Rendons grâce aux éditions de Fallois (dont le fondateur** est un éminent proustologue) de nous avoir offert un si beau et stimulant essai qui nous (re)donne envie de (re)lire*** avec un regard éclairé cette prodigieuse machine à démasquer nos grimaces qu’est la Recherche.


« Charlus ne dissimule pas l’impression de médiocrité que lui a laissée Marcel lors de leur rencontre à Balbec, sur son «inconsidération» (II, 581-582), et creuse ainsi entre eux l’incommensurable distance du rang, de l’âge et de l’esprit pour mieux se donner les gants de daigner ensuite consentir à la combler. Inexplica­blement, par un pur élan d’oblation, un être qui est tout va élire un être qui n’est à peu près rien pour le hausser jusqu’à lui.
L’opération a quelque chose de tellement impro­bable qu’elle tient véritablement de la magie, ou du conte de fées. Comme dans les Mille et une nuits, le baron veut faire figure de «génie bienfaisant» (II, 587), détenteur d’un sésame quasi surnaturel (II, 589), auprès de celui qui semblait devoir végéter dans son ornière et verra d’un seul coup sa vie trans­figurée par le don de ses bontés.
De quoi s’agit-il en effet? De rien de moins que d’accéder, par le truchement de la Grâce reçue, à un mode nouveau de la connaissance et de l’être. Les perspectives que fait miroiter Charlus devant Marcel sont grandioses: cautionné publiquement par l’empereur d’Autriche comme possédant à fond «les dessous de la politique européenne», il détient, amassé en trente ans, «un trésor d’expérience, une sorte de dossier secret et inestimable» (II, 583) qu’il n’a pas cru devoir utiliser pour lui-même, mais qu’il serait prêt à communiquer à un disciple intelligent, pour lui permettre d’expliquer sous un jour entière­ment neuf (et véridique) les événements du passé, de prévoir même «l’enchaînement des circons­tances» et de pénétrer l’avenir. Le baron possède
donc une sorte de talisman, grâce auquel le temps s’éclaire et se fait lisible dans toutes ses dimensions, par-dessus les ratures, surcharges ou retouches dont il a été travesti. Il est question d’être initié à un savoir, pour être investi d’un pouvoir: Marcel, utili­sant les informations exclusives dont il disposera, conquerra dans le monde une position enviable (II, 589). Le Mentor s’appuie de plus sur la compli­cité, aussi inébranlable qu’impénétrable, de frères partageant la même vision des choses, et commu­niant au même Credo. Cette ésotérique «franc-maçonnerie» qui existe «entre certains hommes» selon Charlus, rassemble par-delà les frontières ceux qui en sont, et met à leur service les ressources d’une puissante solidarité. C’est de tout cet énorme potentiel de pensée vraie et d’action efficace que le «catéchumène» (II, 589), ayant reçu son dignus est intrare, sera appelé à bénéficier. »

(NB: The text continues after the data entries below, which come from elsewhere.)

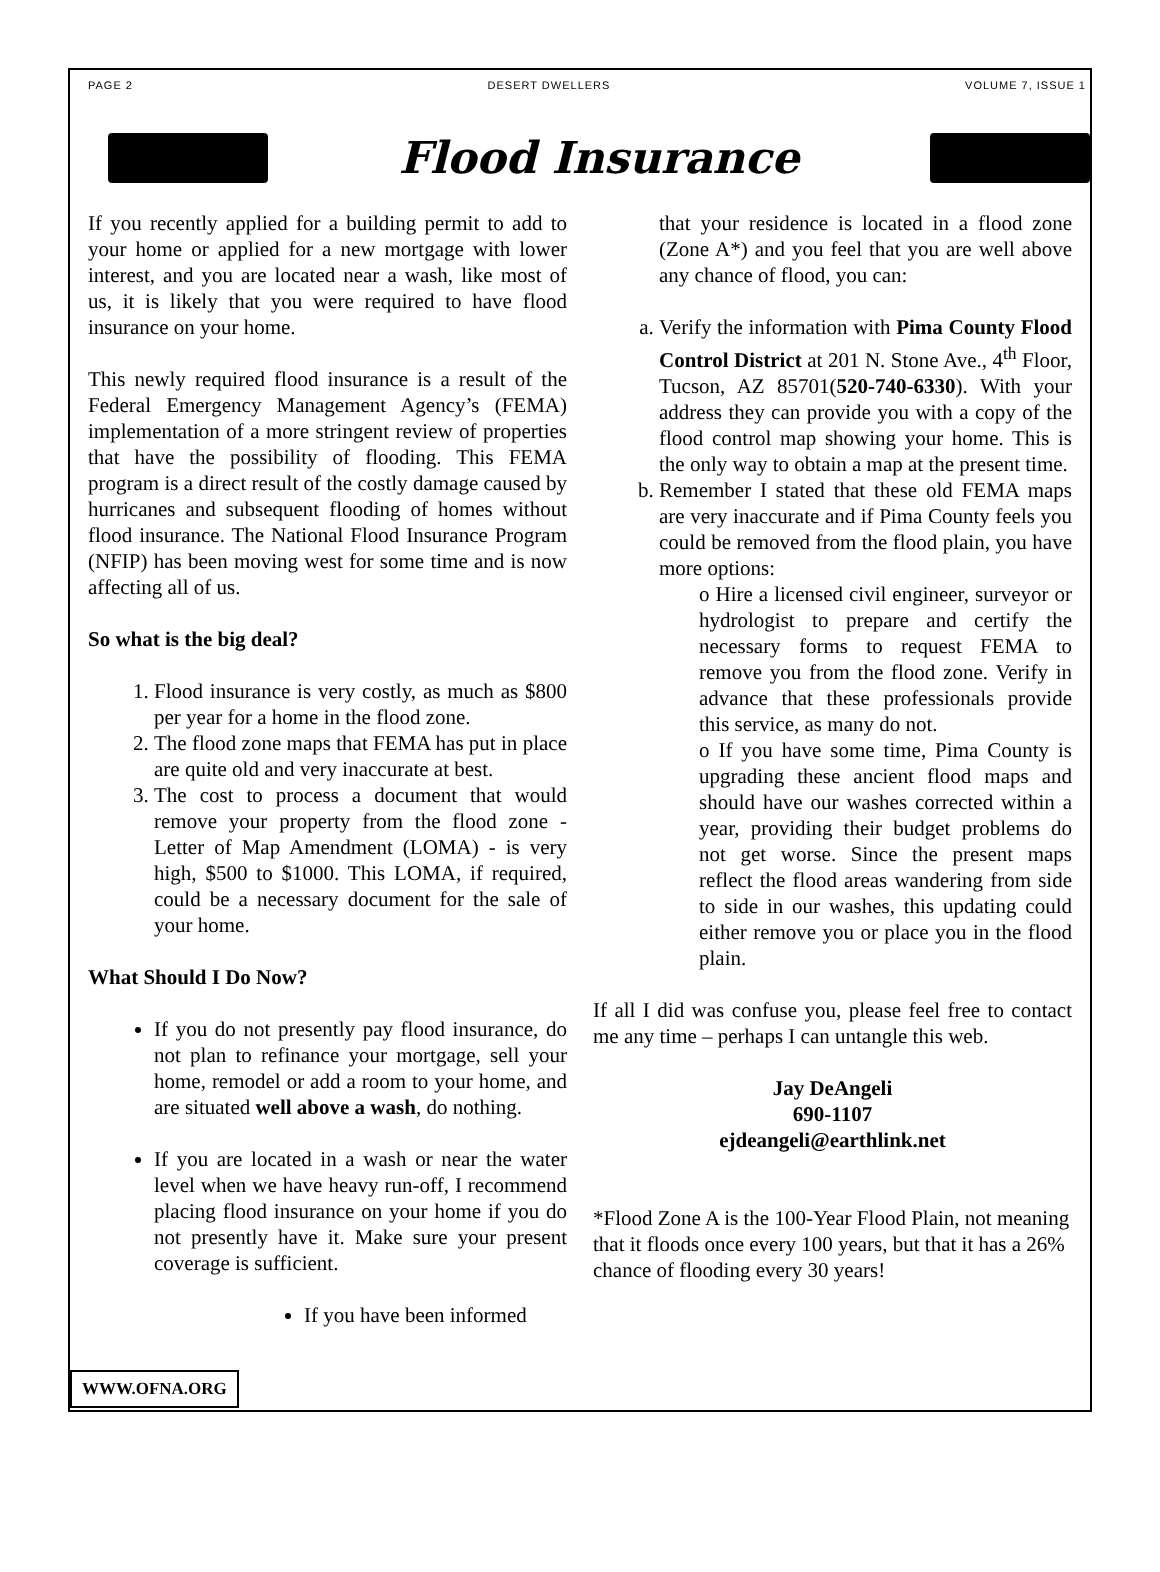PAGE 2 DESERT DWELLERS VOLUME 7, ISSUE 1
Flood Insurance
If you recently applied for a building permit to add to your home or applied for a new mortgage with lower interest, and you are located near a wash, like most of us, it is likely that you were required to have flood insurance on your home.
This newly required flood insurance is a result of the Federal Emergency Management Agency’s (FEMA) implementation of a more stringent review of properties that have the possibility of flooding. This FEMA program is a direct result of the costly damage caused by hurricanes and subsequent flooding of homes without flood insurance. The National Flood Insurance Program (NFIP) has been moving west for some time and is now affecting all of us.
So what is the big deal?
1. Flood insurance is very costly, as much as $800 per year for a home in the flood zone.
2. The flood zone maps that FEMA has put in place are quite old and very inaccurate at best.
3. The cost to process a document that would remove your property from the flood zone - Letter of Map Amendment (LOMA) - is very high, $500 to $1000. This LOMA, if required, could be a necessary document for the sale of your home.
What Should I Do Now?
If you do not presently pay flood insurance, do not plan to refinance your mortgage, sell your home, remodel or add a room to your home, and are situated well above a wash, do nothing.
If you are located in a wash or near the water level when we have heavy run-off, I recommend placing flood insurance on your home if you do not presently have it. Make sure your present coverage is sufficient.
If you have been informed
that your residence is located in a flood zone (Zone A*) and you feel that you are well above any chance of flood, you can:
a. Verify the information with Pima County Flood Control District at 201 N. Stone Ave., 4<sup>th</sup> Floor, Tucson, AZ 85701(520-740-6330). With your address they can provide you with a copy of the flood control map showing your home. This is the only way to obtain a map at the present time.
b. Remember I stated that these old FEMA maps are very inaccurate and if Pima County feels you could be removed from the flood plain, you have more options:
o Hire a licensed civil engineer, surveyor or hydrologist to prepare and certify the necessary forms to request FEMA to remove you from the flood zone. Verify in advance that these professionals provide this service, as many do not.
o If you have some time, Pima County is upgrading these ancient flood maps and should have our washes corrected within a year, providing their budget problems do not get worse. Since the present maps reflect the flood areas wandering from side to side in our washes, this updating could either remove you or place you in the flood plain.
If all I did was confuse you, please feel free to contact me any time – perhaps I can untangle this web.
Jay DeAngeli
690-1107
ejdeangeli@earthlink.net
*Flood Zone A is the 100-Year Flood Plain, not meaning that it floods once every 100 years, but that it has a 26% chance of flooding every 30 years!
WWW.OFNA.ORG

Philippe Berthier, Charlus, Éditions de Fallois (en librairie le 7 juin 2017). LRSP (livre reçu en service de presse) 

*Philippe Berthier professeur émérite à la Sorbonne Nouvelle a publié chez le même éditeur en 2015 un Saint-Loup qui forme diptyque avec cet ouvrage.

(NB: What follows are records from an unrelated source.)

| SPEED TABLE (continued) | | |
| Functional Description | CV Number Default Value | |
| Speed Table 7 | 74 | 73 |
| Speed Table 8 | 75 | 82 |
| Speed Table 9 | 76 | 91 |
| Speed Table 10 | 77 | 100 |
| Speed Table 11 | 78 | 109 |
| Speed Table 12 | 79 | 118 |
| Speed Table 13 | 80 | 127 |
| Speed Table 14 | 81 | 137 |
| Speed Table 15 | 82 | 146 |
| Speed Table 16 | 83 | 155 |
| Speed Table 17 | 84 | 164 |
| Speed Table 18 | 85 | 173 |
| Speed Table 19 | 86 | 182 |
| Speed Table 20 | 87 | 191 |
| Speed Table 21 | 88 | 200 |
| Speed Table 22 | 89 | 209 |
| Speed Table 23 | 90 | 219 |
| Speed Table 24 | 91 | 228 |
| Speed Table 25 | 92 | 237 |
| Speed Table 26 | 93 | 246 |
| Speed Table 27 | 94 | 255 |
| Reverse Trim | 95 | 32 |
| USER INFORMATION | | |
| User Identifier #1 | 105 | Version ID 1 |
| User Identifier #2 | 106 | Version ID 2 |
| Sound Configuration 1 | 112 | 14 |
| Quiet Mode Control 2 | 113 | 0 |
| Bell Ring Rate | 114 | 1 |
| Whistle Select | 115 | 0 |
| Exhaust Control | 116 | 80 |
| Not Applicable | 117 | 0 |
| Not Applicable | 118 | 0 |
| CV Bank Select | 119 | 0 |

**C’est à l’âge de vingt-six ans que Bernard de Fallois publia chez Gallimard Jean Santeuil en 1952, puis le Contre Sainte-Beuve en 1954, œuvres inachevées de Marcel Proust, d’après les manuscrits de l’auteur. Sa préface de Contre Sainte-Beuve est un modèle du genre.
***Comme le remarque Mathieu Terence: « Les génies ne rassasient pas, ils accroissent à la fois notre appétit et notre capacité à nous nourrir. »

Illustrations: dessin de Sem (1863-1934) / Éditions de Fallois.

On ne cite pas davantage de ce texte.